Duties and Responsibilities

The Committee's duties and responsibilities shall be to:

      Review and update, from time to time, the criteria set forth in
      this charter for the board of directors and its members.

      Review and report on possible candidates for membership on the
      board of directors consistent with the Committee's criteria for
      selecting new directors and establish a process for identifying
      and evaluating such nominees.







      Establish a policy as to whether the Committee will consider
      recommendations of director nominees by shareholders and, if it
      will consider such recommendations, establish procedures for
      shareholders to submit recommendations.

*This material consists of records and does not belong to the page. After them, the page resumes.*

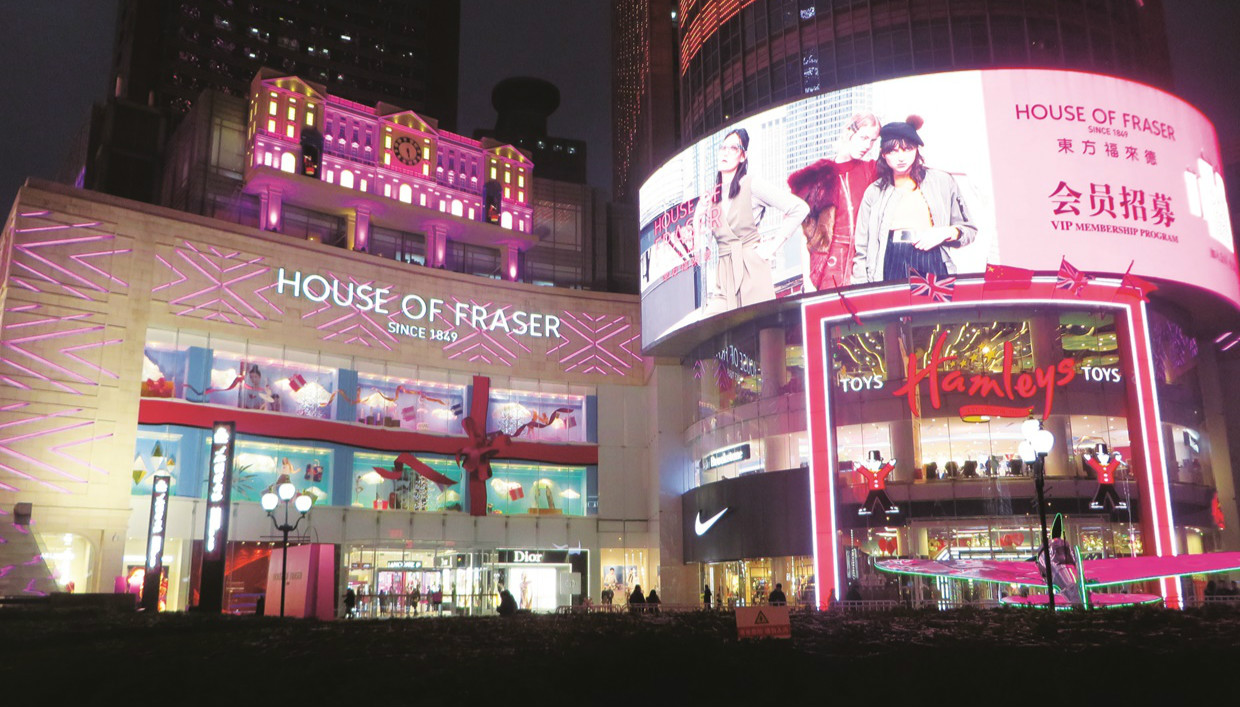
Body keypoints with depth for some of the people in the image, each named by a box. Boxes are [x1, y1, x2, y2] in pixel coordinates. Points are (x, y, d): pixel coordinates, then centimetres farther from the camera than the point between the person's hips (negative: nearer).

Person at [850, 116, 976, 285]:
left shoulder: (943, 182, 15)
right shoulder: (874, 192, 15)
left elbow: (969, 230, 18)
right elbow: (862, 249, 13)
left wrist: (946, 232, -3)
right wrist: (860, 290, 3)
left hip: (933, 265, 0)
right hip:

      Annually recommend a slate of nominees to the board of directors
      with respect to nominations for the board at the annual meeting
      of shareholders.

      Review compliance, including conflicts of interest and code of
      ethics, and recommend changes as necessary.

      Report to the board of directors, by means of written or oral
      reports, submission of minutes of Committee meetings or
      otherwise, from time to time or whenever it shall be called upon
      to do so.

      Review this charter annually for possible revision.

Process for Selecting Directors
-------------------------------

The Committee will evaluate all director candidates brought to its
attention by all sources in accordance with the minimum and specific
criteria described in the charter.

Resources
---------

The Committee shall have the authority to obtain advice and seek
assistance from outside legal, accounting or other advisors, including
search firms, as it determines necessary to carry out its duties.  The
Committee shall have sole authority to retain and terminate any search
firm to be used to identify director candidates and to retain and
terminate any compensation consultant used to assist establishing
director compensation, including sole authority to approve such each
search firm's fees and other retention terms.


Interpretations and Determinations
----------------------------------

The Committee shall have the power and authority to interpret this
Charter and make any determinations as to whether any act taken has
been taken in compliance with the terms hereof.